Your instructions: Look for the line with "Aerosoft - Antonov An-2" in the data below, then reproduce word for word that line and every line after it. Leave out all pictures and add nothing.

[Saved entries]
= = = = = = =

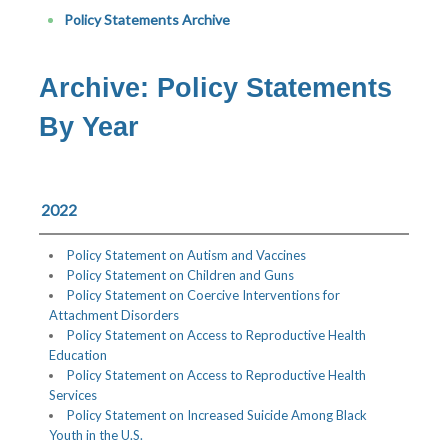
Policy Statements Archive
Archive: Policy Statements
By Year
2022
Policy Statement on Autism and Vaccines
Policy Statement on Children and Guns
Policy Statement on Coercive Interventions for
Attachment Disorders
Policy Statement on Access to Reproductive Health
Education
Policy Statement on Access to Reproductive Health
Services
Policy Statement on Increased Suicide Among Black
Youth in the U.S.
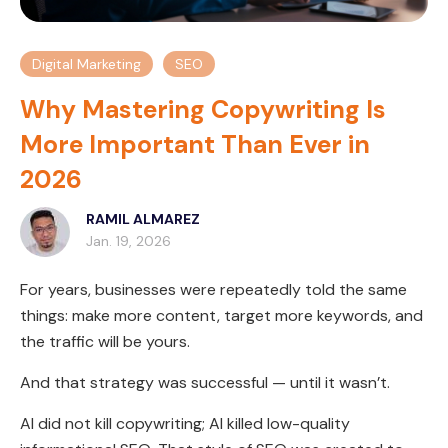
Digital Marketing
SEO
Why Mastering Copywriting Is
More Important Than Ever in
2026
RAMIL ALMAREZ
Jan. 19, 2026
For years, businesses were repeatedly told the same
things: make more content, target more keywords, and
the traffic will be yours.
And that strategy was successful — until it wasn’t.
AI did not kill copywriting; AI killed low-quality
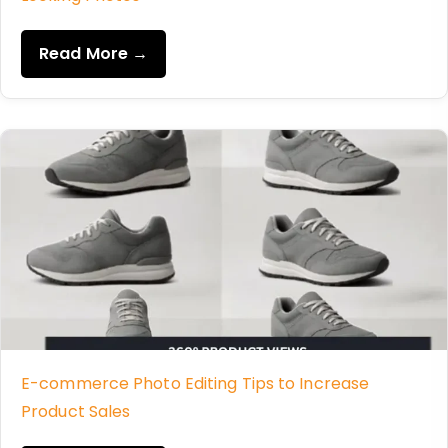
Read More →
E-commerce Photo Editing Tips to Increase
Product Sales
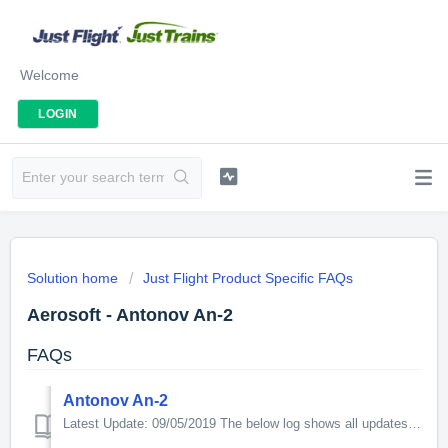
Welcome
LOGIN
Solution home
Just Flight Product Specific FAQs
Aerosoft - Antonov An-2
FAQs
Antonov An-2
Latest Update: 09/05/2019 The below log shows all updates for this product since release: v1.1.0.0 Changelog (only P3D V4): - Implemented aircraft g...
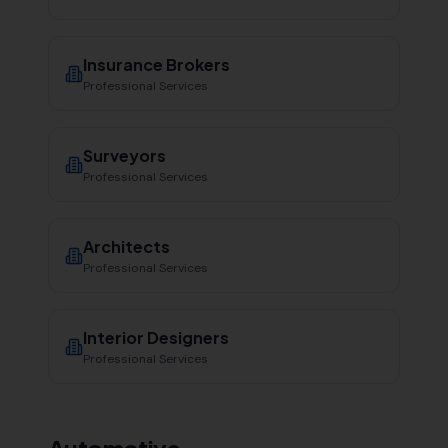
Insurance Brokers
Professional Services
Surveyors
Professional Services
Architects
Professional Services
Interior Designers
Professional Services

= = = = = = =

Response area:
Aerosoft - Antonov An-2
FAQs
Antonov An-2
Latest Update: 09/05/2019 The below log shows all updates for this product since release: v1.1.0.0 Changelog (only P3D V4): - Implemented aircraft g...
Insurance Brokers
Professional Services
Surveyors
Professional Services
Architects
Professional Services
Interior Designers
Professional Services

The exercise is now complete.